■ Records provided ■
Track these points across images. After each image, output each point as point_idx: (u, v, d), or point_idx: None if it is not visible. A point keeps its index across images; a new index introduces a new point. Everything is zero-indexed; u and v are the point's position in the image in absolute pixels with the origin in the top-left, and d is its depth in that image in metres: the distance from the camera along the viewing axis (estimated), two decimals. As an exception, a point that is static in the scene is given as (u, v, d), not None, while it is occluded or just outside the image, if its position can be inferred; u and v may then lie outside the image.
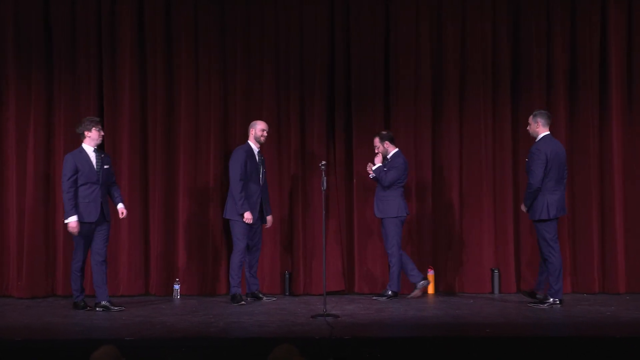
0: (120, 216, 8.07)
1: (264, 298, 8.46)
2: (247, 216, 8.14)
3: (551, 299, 7.96)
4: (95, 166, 7.85)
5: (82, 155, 7.86)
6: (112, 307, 7.90)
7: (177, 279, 8.97)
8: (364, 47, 9.25)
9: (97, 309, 7.86)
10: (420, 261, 9.09)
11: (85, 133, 7.91)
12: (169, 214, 9.13)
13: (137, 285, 9.08)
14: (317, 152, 9.21)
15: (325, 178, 7.76)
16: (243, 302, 8.18)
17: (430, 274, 9.07)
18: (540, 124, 8.00)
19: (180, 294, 8.84)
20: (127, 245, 9.06)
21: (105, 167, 7.95)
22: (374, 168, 8.51)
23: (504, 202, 9.24)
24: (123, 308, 7.96)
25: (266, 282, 9.15)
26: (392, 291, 8.60)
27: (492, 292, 9.12)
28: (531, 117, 8.08)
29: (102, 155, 7.96)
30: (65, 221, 7.71)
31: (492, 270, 9.13)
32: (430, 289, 9.06)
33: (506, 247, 9.19)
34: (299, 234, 9.15)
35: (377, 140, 8.68)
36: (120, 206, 8.06)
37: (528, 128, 8.09)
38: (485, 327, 7.07)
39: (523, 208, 8.09)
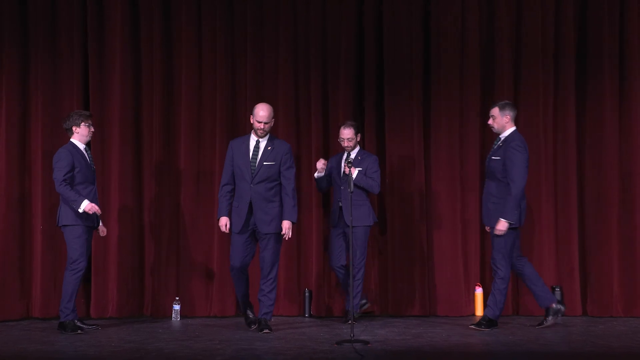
0: (102, 234, 8.13)
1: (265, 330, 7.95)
2: (220, 222, 7.85)
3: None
4: (90, 164, 7.94)
5: (76, 151, 7.89)
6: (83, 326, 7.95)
7: (177, 298, 8.86)
8: (399, 18, 9.15)
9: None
10: (466, 277, 9.02)
11: (73, 129, 7.93)
12: (167, 219, 9.04)
13: (128, 305, 8.98)
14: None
15: (352, 178, 7.63)
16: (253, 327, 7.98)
17: (479, 292, 8.91)
18: (509, 117, 7.88)
19: (180, 315, 8.78)
20: (117, 258, 8.93)
21: (94, 167, 8.07)
22: (355, 175, 8.28)
23: (567, 207, 9.05)
24: (99, 328, 7.98)
25: (281, 301, 8.99)
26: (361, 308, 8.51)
27: None
28: (496, 108, 7.91)
29: (90, 153, 8.06)
30: (80, 210, 7.72)
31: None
32: (479, 310, 8.88)
33: (570, 261, 9.02)
34: (320, 245, 9.02)
35: (352, 133, 8.42)
36: (100, 225, 8.10)
37: (491, 122, 7.95)
38: (545, 357, 6.90)
39: (504, 226, 7.70)
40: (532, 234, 9.00)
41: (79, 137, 7.93)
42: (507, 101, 8.03)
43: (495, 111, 7.93)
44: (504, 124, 7.91)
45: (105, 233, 8.15)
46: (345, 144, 8.41)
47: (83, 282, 8.08)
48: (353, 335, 7.28)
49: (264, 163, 7.76)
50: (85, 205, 7.75)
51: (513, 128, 7.91)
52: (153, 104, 9.09)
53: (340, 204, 8.38)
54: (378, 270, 9.12)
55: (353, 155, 8.44)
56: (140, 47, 9.11)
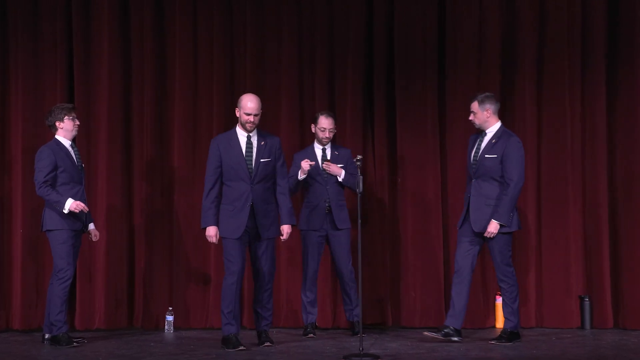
0: (94, 239, 8.07)
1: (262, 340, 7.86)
2: (208, 232, 7.65)
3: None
4: (76, 162, 7.88)
5: (60, 149, 7.82)
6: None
7: (170, 308, 8.79)
8: (411, 2, 9.14)
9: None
10: (485, 286, 9.00)
11: (57, 124, 7.85)
12: (160, 224, 9.00)
13: (117, 316, 8.92)
14: (351, 143, 8.99)
15: (361, 177, 7.47)
16: (242, 347, 7.68)
17: (499, 302, 8.66)
18: (490, 111, 7.82)
19: (174, 327, 8.74)
20: (104, 264, 8.86)
21: (83, 165, 8.02)
22: (342, 176, 8.32)
23: (596, 208, 8.95)
24: (85, 341, 7.92)
25: (283, 312, 8.97)
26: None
27: (582, 326, 8.84)
28: (476, 103, 7.88)
29: (77, 151, 8.04)
30: (65, 210, 7.64)
31: (582, 299, 8.84)
32: (500, 322, 8.70)
33: (601, 268, 8.91)
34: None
35: (333, 123, 8.42)
36: (91, 226, 8.01)
37: (472, 118, 7.92)
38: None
39: (496, 228, 7.71)
40: (557, 239, 8.92)
41: (64, 132, 7.85)
42: (487, 93, 7.96)
43: (475, 106, 7.88)
44: (485, 118, 7.85)
45: (97, 237, 8.08)
46: (327, 134, 8.33)
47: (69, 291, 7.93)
48: (362, 349, 7.21)
49: (261, 160, 7.64)
50: (70, 205, 7.65)
51: (499, 123, 7.87)
52: (144, 97, 9.02)
53: (327, 204, 8.28)
54: (389, 277, 9.01)
55: (328, 149, 8.38)
56: (130, 35, 9.04)
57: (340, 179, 8.29)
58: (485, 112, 7.81)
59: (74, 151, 7.87)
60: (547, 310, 8.88)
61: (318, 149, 8.30)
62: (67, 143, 7.84)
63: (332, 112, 8.52)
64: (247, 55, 9.06)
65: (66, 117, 7.81)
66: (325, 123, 8.31)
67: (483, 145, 7.82)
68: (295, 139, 8.95)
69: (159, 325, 8.76)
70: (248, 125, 7.59)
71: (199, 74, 9.08)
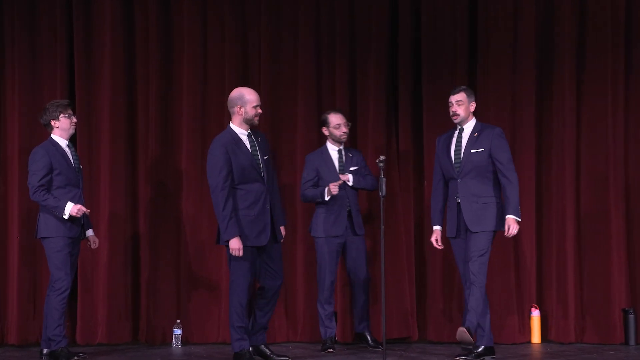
0: (93, 246, 7.99)
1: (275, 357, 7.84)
2: (234, 245, 7.34)
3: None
4: (73, 164, 7.79)
5: (56, 150, 7.72)
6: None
7: (178, 321, 8.67)
8: None
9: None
10: (519, 297, 8.75)
11: (52, 123, 7.75)
12: (167, 229, 8.89)
13: (121, 330, 8.81)
14: (373, 143, 8.93)
15: (384, 179, 7.36)
16: None
17: (535, 315, 8.62)
18: (474, 105, 7.72)
19: (182, 342, 8.62)
20: (107, 274, 8.78)
21: (81, 166, 7.95)
22: (351, 180, 8.18)
23: None
24: (86, 356, 7.85)
25: (300, 325, 8.85)
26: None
27: (626, 342, 8.61)
28: (463, 93, 7.71)
29: (75, 151, 7.97)
30: (66, 215, 7.53)
31: (625, 312, 8.62)
32: (536, 337, 8.60)
33: None
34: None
35: (343, 117, 8.35)
36: (89, 233, 7.90)
37: (456, 109, 7.72)
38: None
39: (515, 227, 7.55)
40: (598, 247, 8.74)
41: (60, 132, 7.76)
42: (465, 86, 7.93)
43: (462, 96, 7.69)
44: (470, 112, 7.74)
45: (97, 244, 7.99)
46: (344, 129, 8.23)
47: (68, 302, 7.83)
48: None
49: (264, 158, 7.61)
50: (70, 209, 7.53)
51: (474, 119, 7.75)
52: (149, 91, 8.93)
53: (349, 209, 8.18)
54: (416, 287, 8.88)
55: (342, 151, 8.37)
56: (134, 25, 8.96)
57: (350, 184, 8.15)
58: (470, 106, 7.71)
59: (71, 152, 7.79)
60: (588, 324, 8.73)
61: (333, 150, 8.16)
62: (63, 143, 7.75)
63: (338, 108, 8.50)
64: (262, 47, 8.98)
65: (62, 115, 7.70)
66: (337, 118, 8.27)
67: (464, 141, 7.66)
68: (312, 136, 8.87)
69: (166, 339, 8.67)
70: (256, 119, 7.55)
71: (209, 66, 8.98)
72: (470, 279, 7.48)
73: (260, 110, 7.56)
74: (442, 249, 8.13)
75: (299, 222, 8.85)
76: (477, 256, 7.48)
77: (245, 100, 7.44)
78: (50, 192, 7.60)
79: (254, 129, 7.66)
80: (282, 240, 7.78)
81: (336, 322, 8.73)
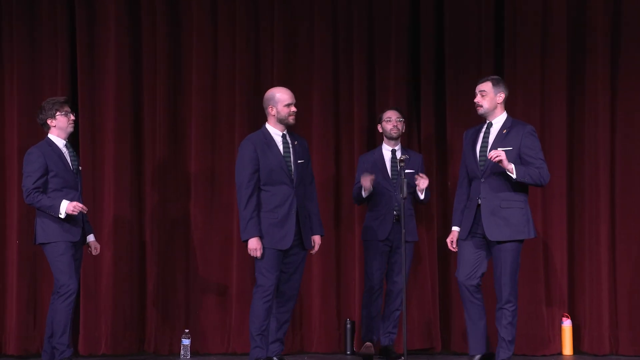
0: (94, 252, 7.86)
1: None
2: (252, 245, 7.40)
3: None
4: (71, 165, 7.66)
5: (52, 150, 7.62)
6: None
7: (186, 331, 8.54)
8: None
9: None
10: (549, 306, 8.63)
11: (49, 122, 7.64)
12: (174, 234, 8.82)
13: (126, 340, 8.70)
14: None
15: (405, 180, 7.27)
16: None
17: (566, 325, 8.47)
18: (503, 97, 7.41)
19: (190, 352, 8.48)
20: (111, 282, 8.70)
21: (80, 167, 7.84)
22: (423, 195, 8.11)
23: None
24: None
25: (316, 334, 8.77)
26: None
27: None
28: (489, 83, 7.47)
29: (73, 151, 7.85)
30: (62, 214, 7.42)
31: None
32: (567, 348, 8.46)
33: None
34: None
35: (398, 115, 8.31)
36: (90, 238, 7.77)
37: (479, 100, 7.49)
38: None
39: (504, 157, 7.22)
40: (633, 254, 8.59)
41: (57, 131, 7.64)
42: (496, 76, 7.67)
43: (487, 86, 7.46)
44: (495, 104, 7.46)
45: (98, 250, 7.86)
46: (394, 123, 8.16)
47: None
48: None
49: (299, 161, 7.61)
50: (66, 207, 7.42)
51: (505, 113, 7.48)
52: (156, 89, 8.81)
53: (396, 213, 8.07)
54: (440, 297, 8.78)
55: (398, 151, 8.22)
56: (140, 19, 8.81)
57: (421, 197, 8.08)
58: (497, 97, 7.44)
59: (69, 152, 7.68)
60: (623, 334, 8.55)
61: (387, 150, 8.08)
62: (60, 143, 7.64)
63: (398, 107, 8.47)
64: (275, 40, 8.88)
65: (58, 113, 7.58)
66: (390, 113, 8.25)
67: (492, 137, 7.42)
68: (328, 135, 8.81)
69: (174, 349, 8.58)
70: (291, 118, 7.52)
71: (219, 61, 8.87)
72: (502, 301, 7.33)
73: (294, 109, 7.57)
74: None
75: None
76: (508, 275, 7.34)
77: (277, 99, 7.49)
78: (45, 194, 7.52)
79: (292, 132, 7.71)
80: (312, 251, 7.79)
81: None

■ Exercise instructions ■
Repeat each line of the listing word for word, from the first through the line that contains "4: (95, 166, 7.85)". Any picture stays out.

■ Answer box ■
Track these points across images. After each image, output each point as point_idx: (u, v, d), or point_idx: None if it is not visible. A point keeps its index across images; a new index introduces a new point. Everything is zero-indexed; u and v are the point's position in the image in absolute pixels with the origin in the top-left, and d is its depth in that image in metres: the distance from the camera along the viewing axis (estimated), two decimals. As an exception, a point that is static in the scene is given as (u, v, d), not None, while it is occluded or just outside the image, if its position can be inferred; u and v may then lie outside the image.
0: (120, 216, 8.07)
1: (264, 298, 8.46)
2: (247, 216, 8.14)
3: (551, 299, 7.96)
4: (95, 166, 7.85)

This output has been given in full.